What Not to Expect: Job shadowing is a fantastic way to get a feel for what it takes to do a particular kind of work. However, every organization doesn’t operate the same way. Company cultures can be vastly different from one to the next, so continue to keep your eyes and ears open as you research businesses in a particular industry. Don’t assume that one organization’s hiring standards or practices are representative of every other in a field. If you’ve shadowed someone who has been in the field a long time, don’t expect him/her to necessarily be up-to-date on current education requirements for breaking into the field. Expect to have to complement job shadowing with continued research on different organizations, the industry, and the education requirements for succeeding in a particular field.

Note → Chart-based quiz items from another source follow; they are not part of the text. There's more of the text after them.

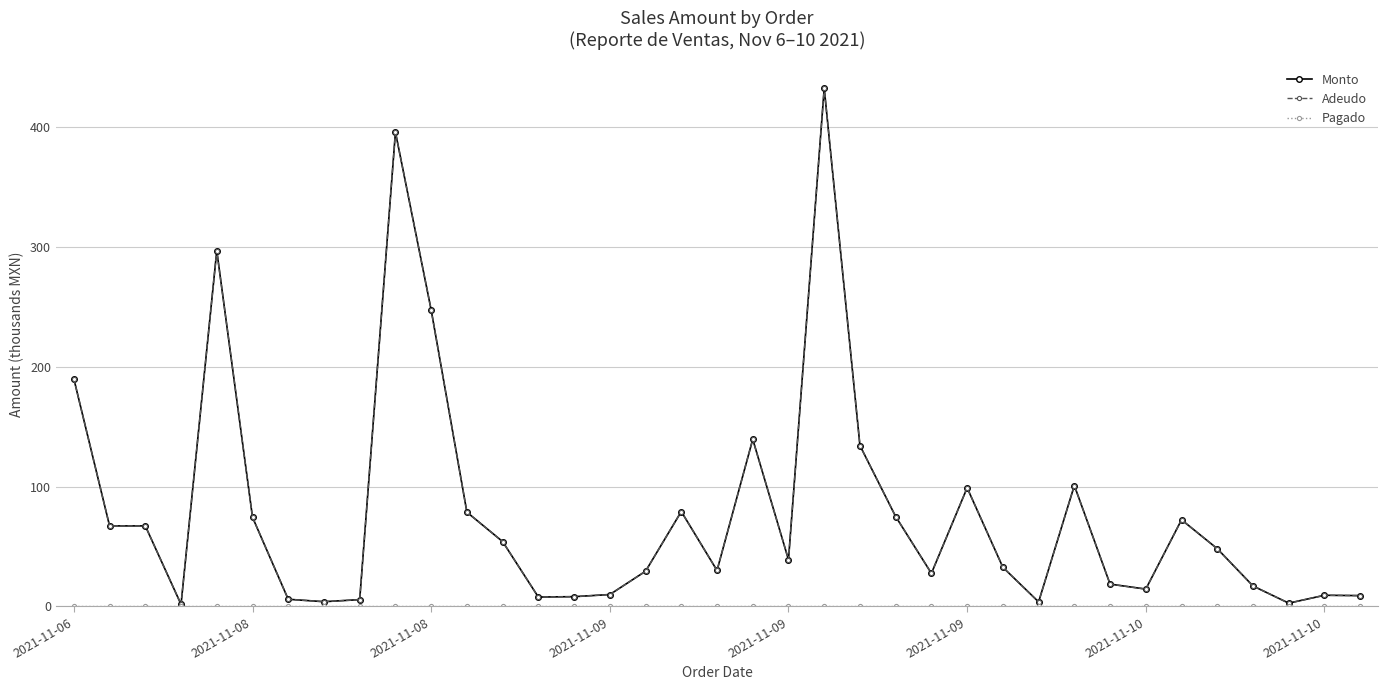

True or false: Monto and Pagado intersect in this chart.

False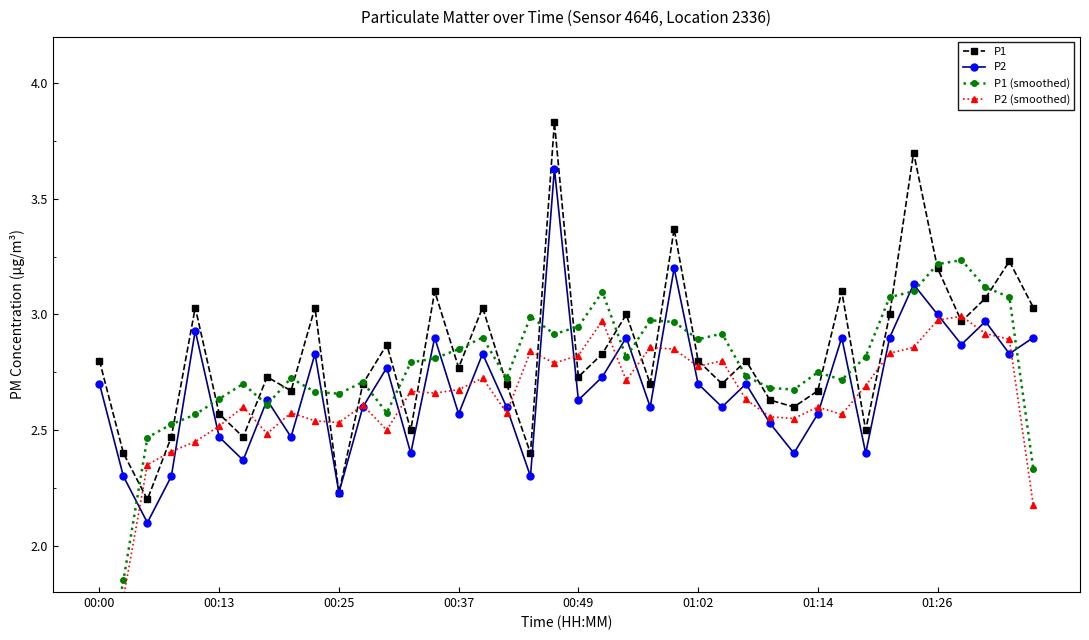

What is the lowest value of the P2 series?

2.1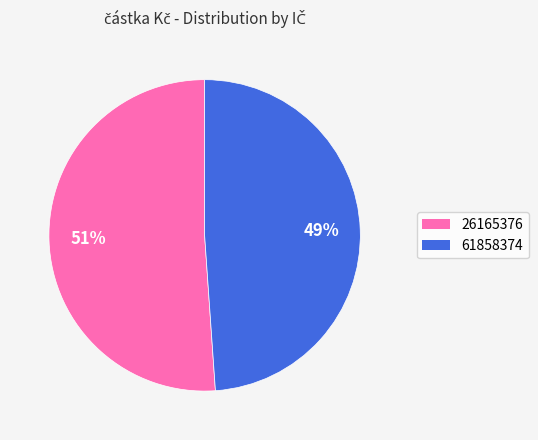

True or false: 61858374 accounts for 58% of the total.

False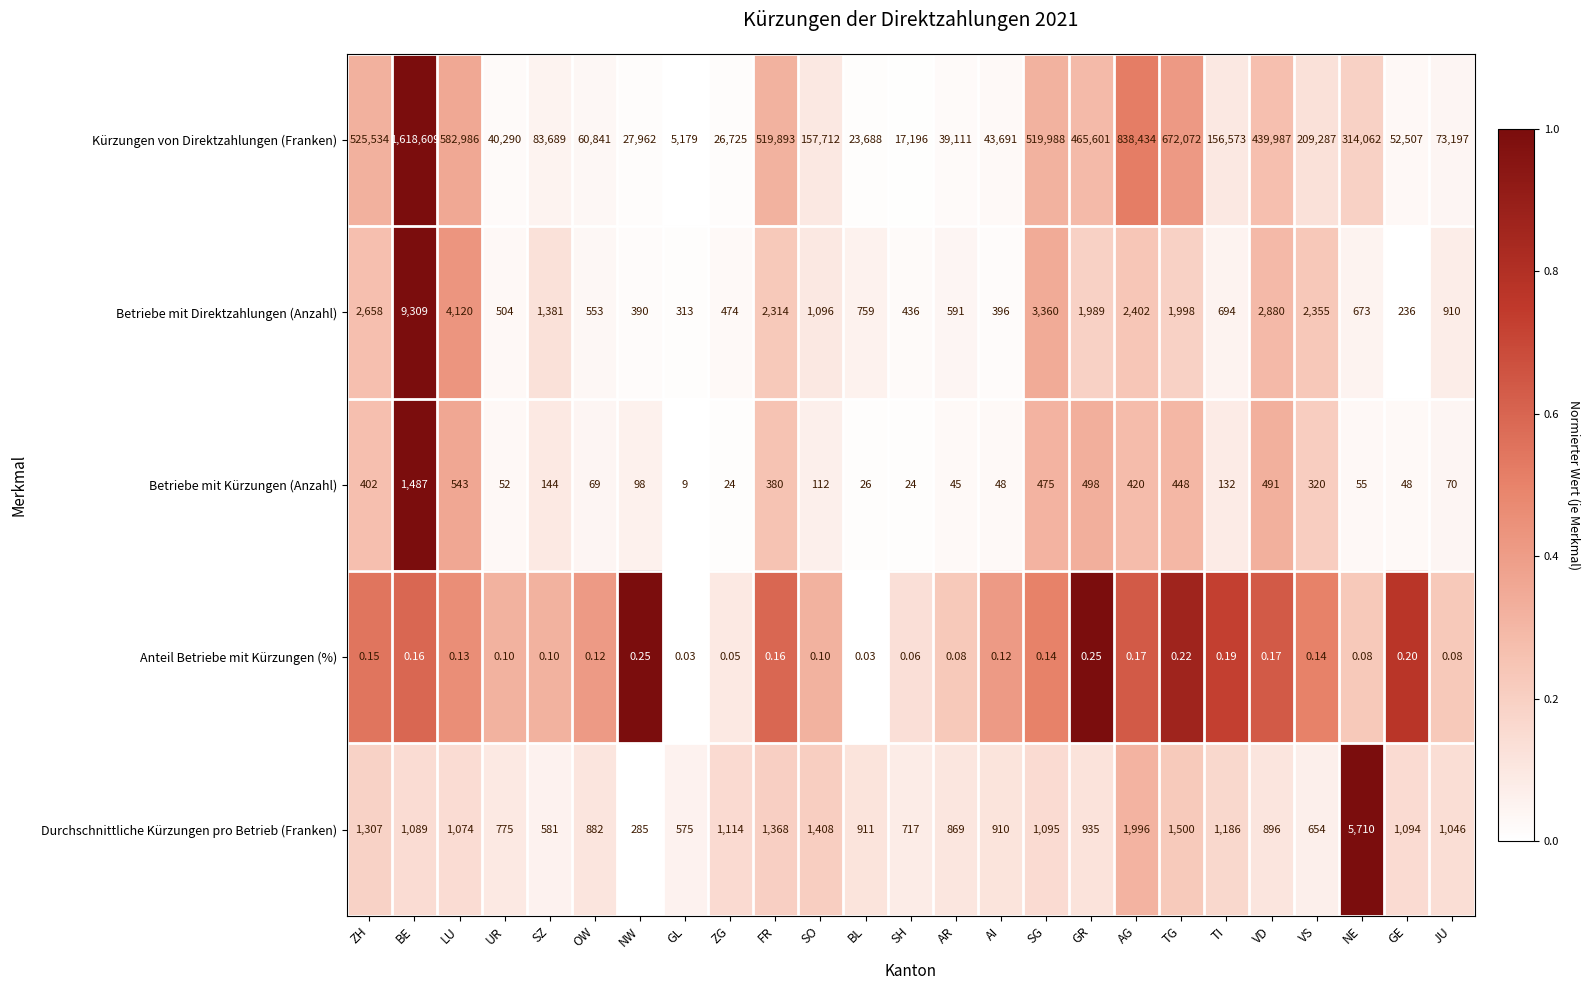

At TG, list the series in order from largest to smallest.

Kürzungen von Direktzahlungen (Franken), Betriebe mit Direktzahlungen (Anzahl), Durchschnittliche Kürzungen pro Betrieb (Franken), Betriebe mit Kürzungen (Anzahl), Anteil Betriebe mit Kürzungen (%)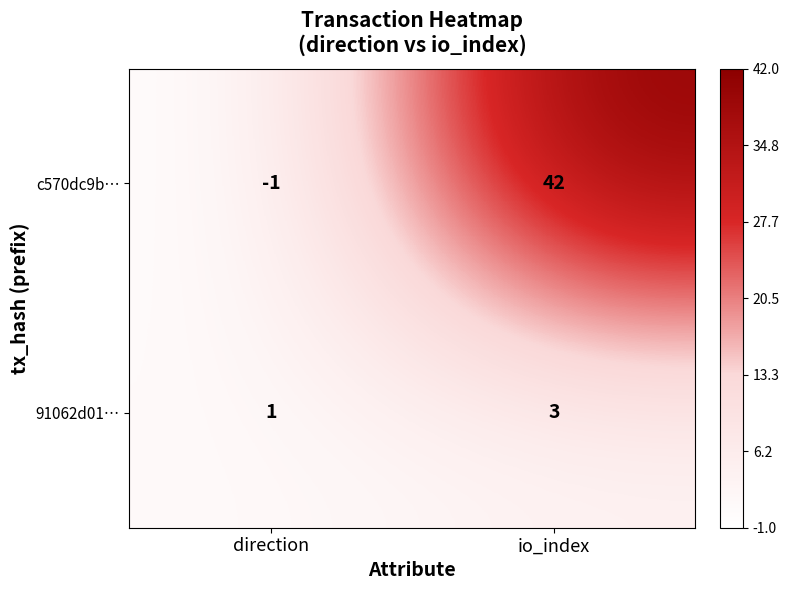

List the series in order of their peak value, lowest first.

91062d01…, c570dc9b…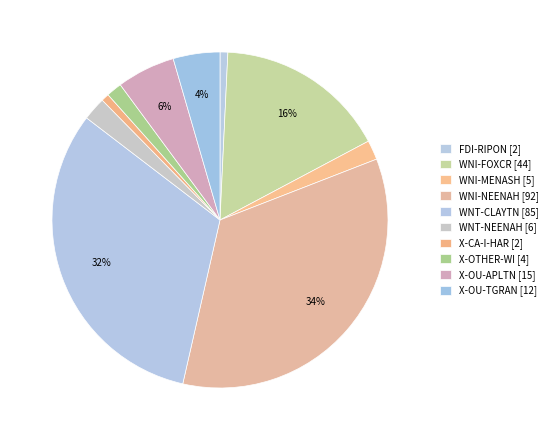

Combined, what portion of the pie is X-OU-TGRAN and WNT-NEENAH?

6.7%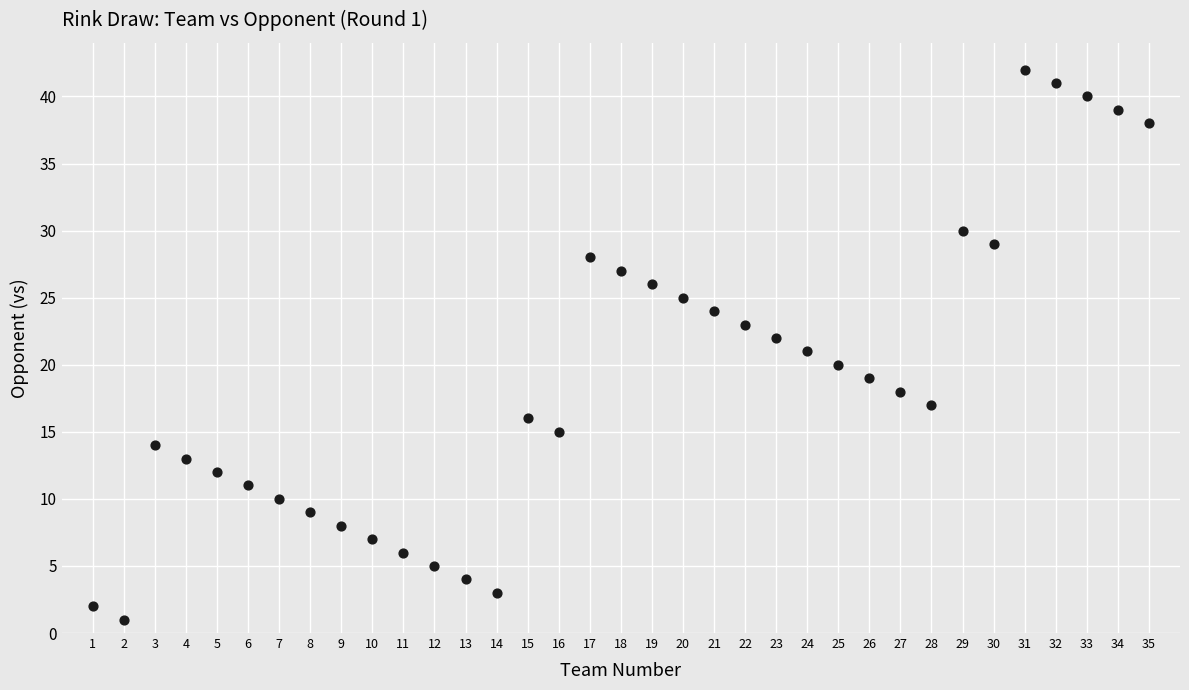

What is the range of Y values (max minus min)?

41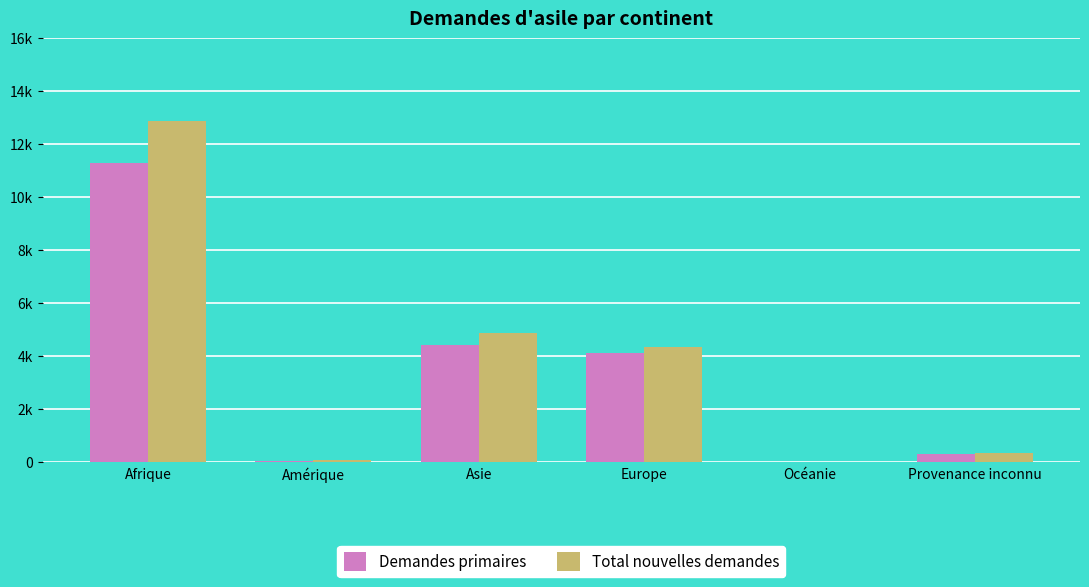

At which label is Total nouvelles demandes closest to 6441?

Asie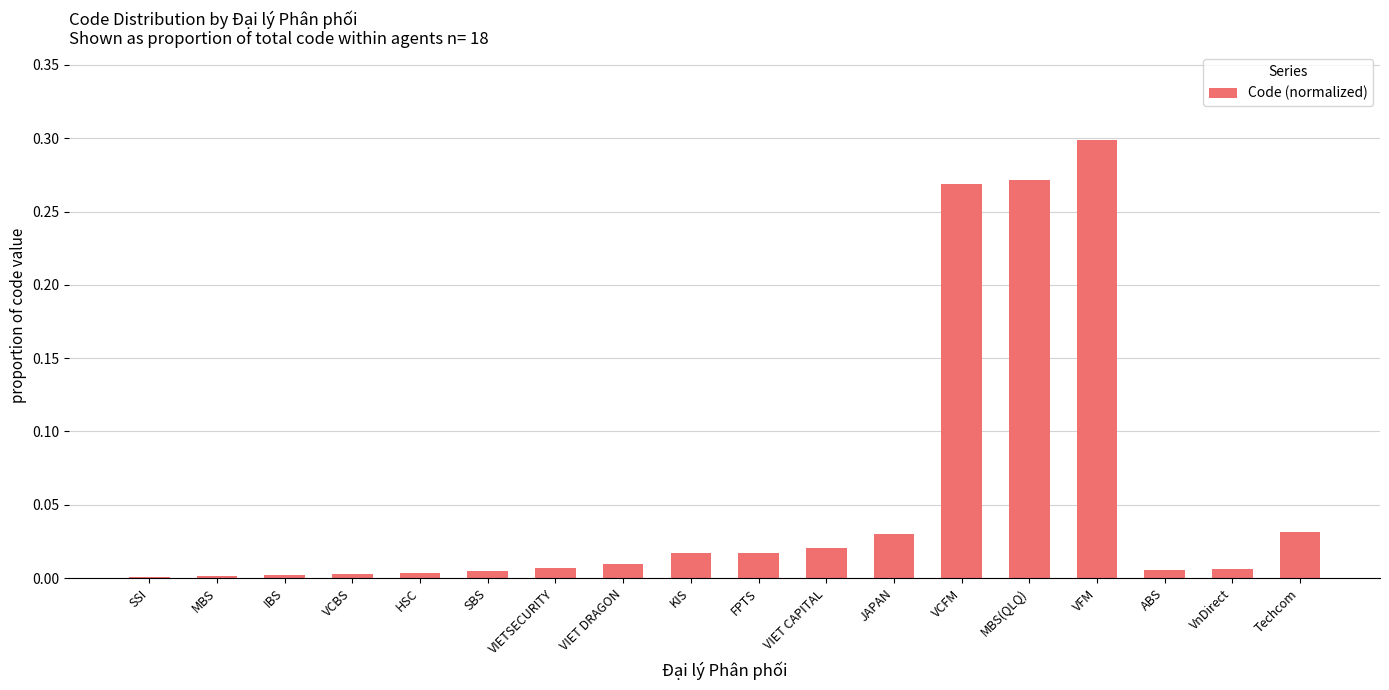

The value at VCFM is 0.4. True or false?

False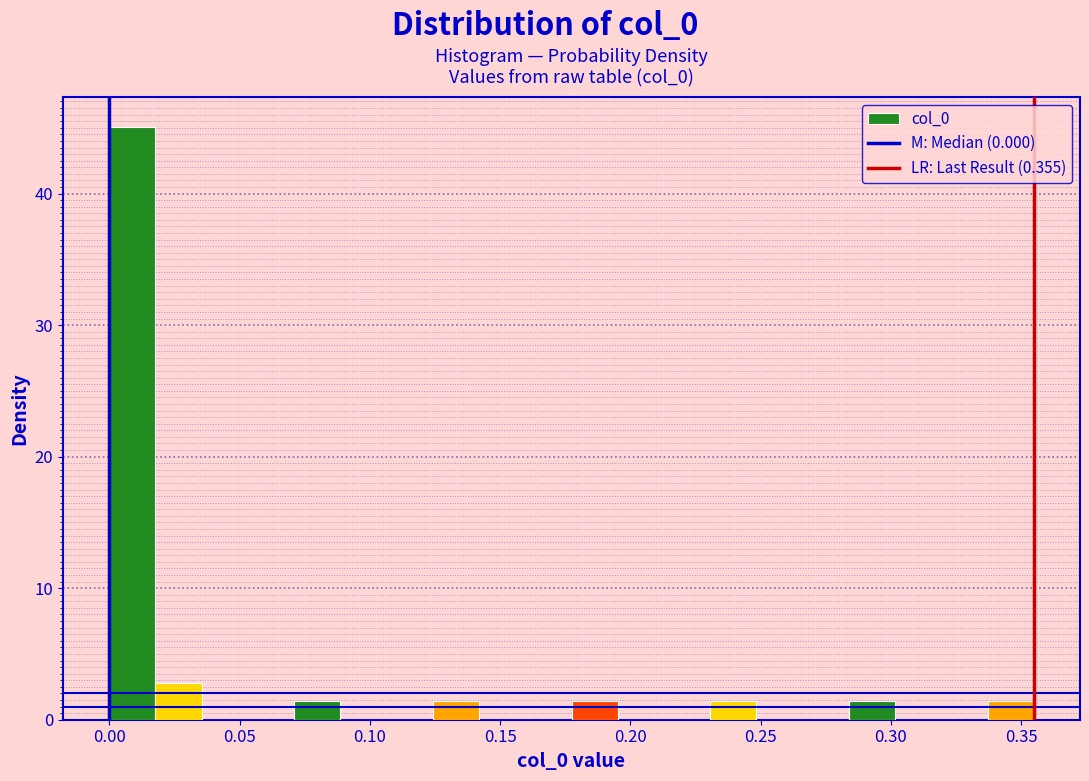

Around what value on the x-axis is the tallest bar? Give the approximate position of its centre, as read against the axis.

0.010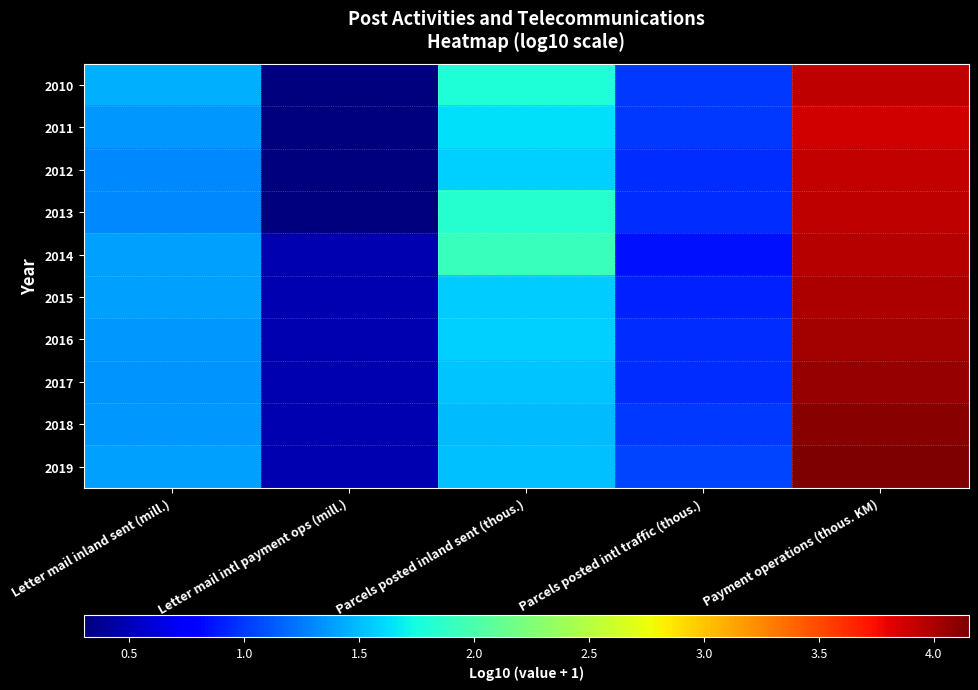

What is the spread (max minus min) of values at Payment operations (thous. KM)?

0.3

And, by all means, when your job shadowing experience is over, follow up by thanking the person you worked with—even if it is a friend or relative—and his/her organization for providing you with a job shadowing opportunity. A verbal thank you to wrap up the day is appropriate, but you should also follow up with written thank-you notes.

Remember, every effort you make to turn a job shadowing opportunity into a useful experience should result in positive dividends once you’ve launched your new career.